Patients undergoing radiotherapy are currently given a computed tomography (CT) scan to help physicians see where the tumor is on an organ, for example a lung. A treatment plan to remove the cancer with targeted radiation doses is then made based on that CT image.

Rad says that cone-beam computed tomography (CBCT) is often integrated into the process after each dosage to see how much a tumor has shrunk, but CBCTs are low-quality images that are time-consuming to read and prone to misinterpretation.

UTSA researchers used domain adaptation techniques to integrate information from CBCT and initial CT scans for tumor evaluation accuracy. Their Generative AI approach visualizes the tumor region affected by radiotherapy, improving reliability in clinical settings.

This improved approach enables physicians to more accurately see how much a tumor has decreased week by week and to plan the following weeks’ radiation dose with greater precision. Ultimately, the approach could lead clinicians to better target tumors while sparing the surrounding critical organs and healthy tissue.

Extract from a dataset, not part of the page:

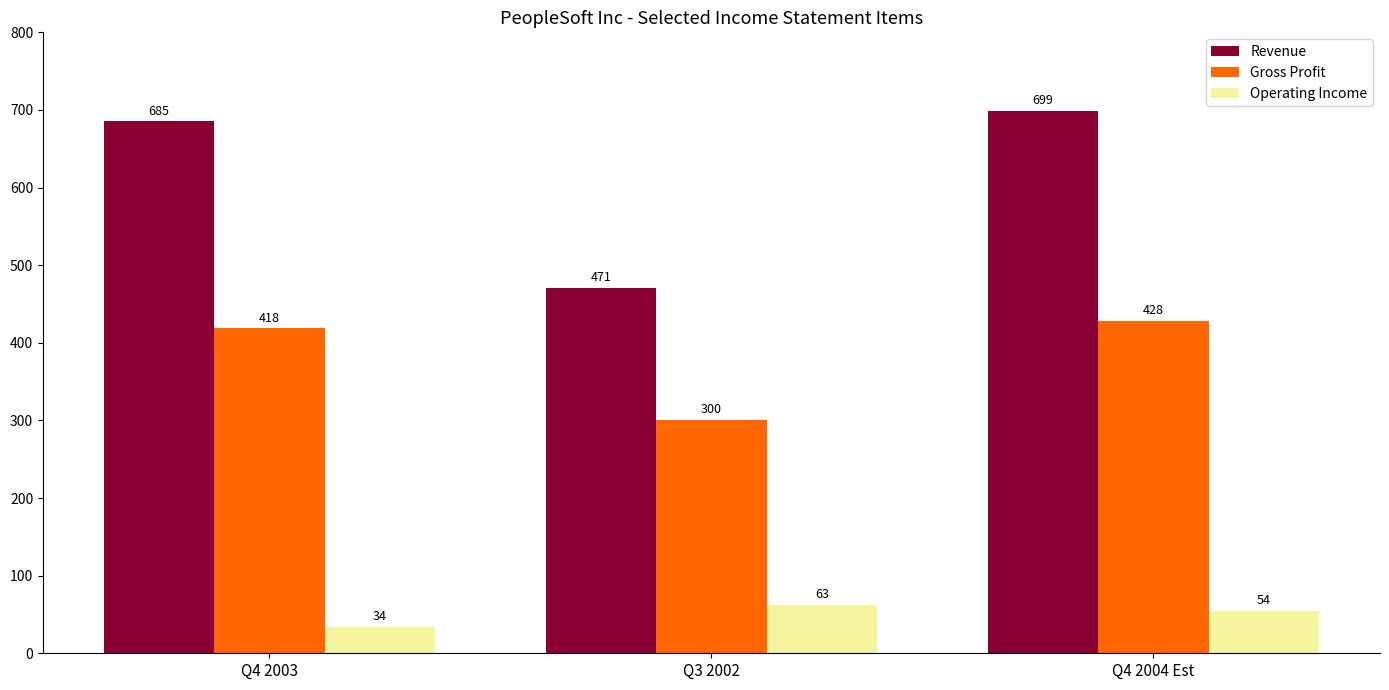

At which label does Revenue reach its peak?

Q4 2004 Est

Nikos Papanikolaou, a professor in the Departments of Radiation Oncology and Radiology at UT Health San Antonio, provided the patient data that enabled the researchers to advance their study.

“UTSA and UT Health San Antonio have a shared commitment to deliver the best possible health care to members of our community,” Papanikolaou said. “This study is a wonderful example of how artificial intelligence can be used to develop new personalized treatments for the benefit of society.”

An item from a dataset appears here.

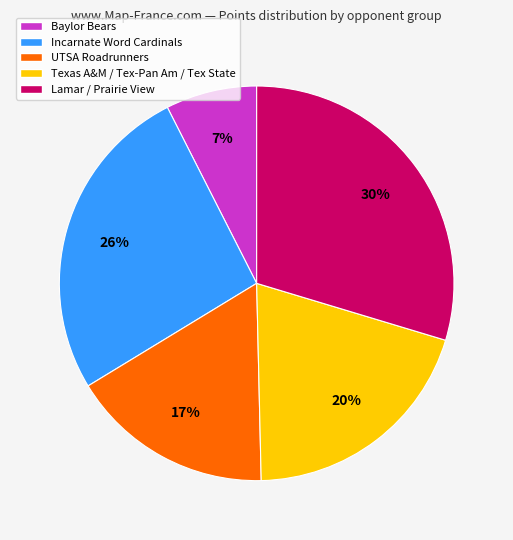

How many slices are in this pie chart?

5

The American Society for Radiology Oncology stated in a 2020 report that between half or two-thirds of people diagnosed with cancer were expected to receive radiotherapy treatment. According to the American Cancer Society, the number of new cancer cases in the U.S. in 2023 is projected to be nearly two million.

Arkajyoti Roy, UTSA assistant professor of management science and statistics, says he and his collaborators have been interested in using AI and deep learning models to improve treatments over the last few years.

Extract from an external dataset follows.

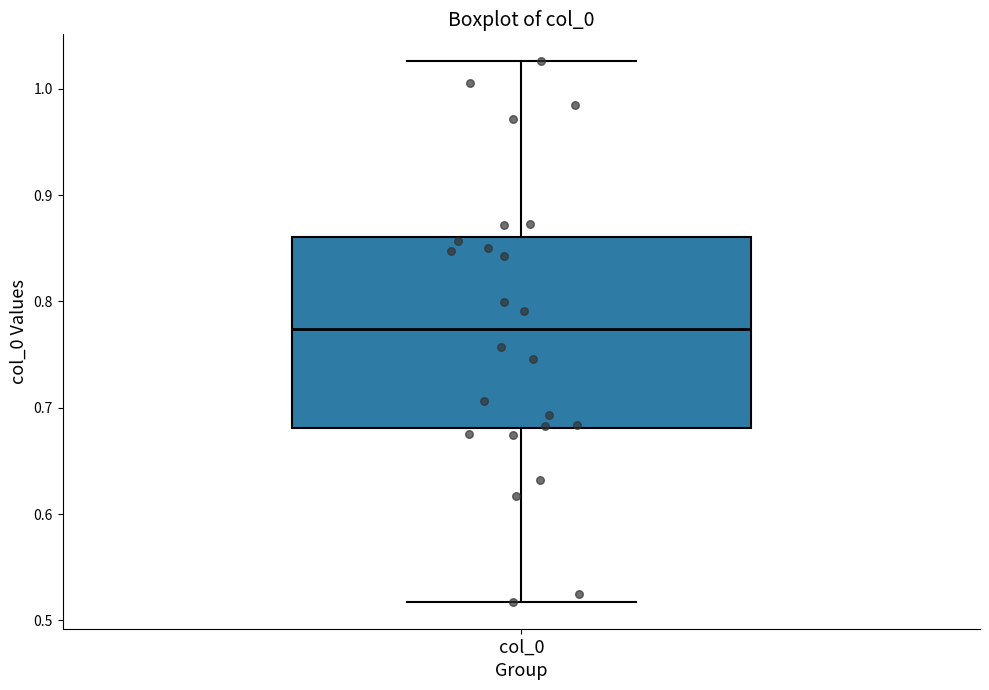

Read this box plot against the y-axis: the position of the median line, the range covered by the box, and the ends of both whiskers. The values are not printed on the chart, so give them approximately, as read against the axis.

median 0.77, box 0.68 to 0.86, whiskers 0.52 to 1.03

“Besides just building more advanced AI models for radiotherapy, we also are super interested in the limitations of these models,” he said. “All models make errors and for something like cancer treatment it’s very important not only to understand the errors but to try to figure out how we can limit their impact; that’s really the goal from my perspective of this project.”

The researchers’ study included 16 lung cancer patients whose pre-treatment CT and mid-treatment weekly CBCT images were captured over a six-week period. Results show that using the researchers’ new approach demonstrated improved tumor shrinkage predictions for weekly treatment plans with significant improvement in lung dose sparing. Their approach also demonstrated a reduction in radiation-induced pneumonitis or lung damage up to 35%.

“We’re excited about this direction of research that will focus on making sure that cancer radiation treatments are robust to AI model errors,” Roy said. “This work would not be possible without the interdisciplinary team of researchers from different departments.”


EXPLORE FURTHER
⇒ Learn more about the UTSA Departments of Electrical & Computer Engineering, Management Science and Statistics, and Computer Science.

The joint research, titled “CBCT-guided Adaptive Radiotherapy using Self-Supervised Sequential Domain Adaptation with Uncertainty Estimation” will be published in the Medical Image Analysis journal, a peer-reviewed academic journal which focuses on medical and biological image analysis.

Collaborators included Nima Ebadi with the UTSA Department of Electrical and Computer Engineering; Ruiqi Li, a Ph.D. student in the UT Health San Antonio Radiological Science Program; and Arun Das with the University of Pittsburgh Department of Medicine. Both Rad and Roy are core faculty members at the new UTSA School of Data Science in Downtown San Antonio.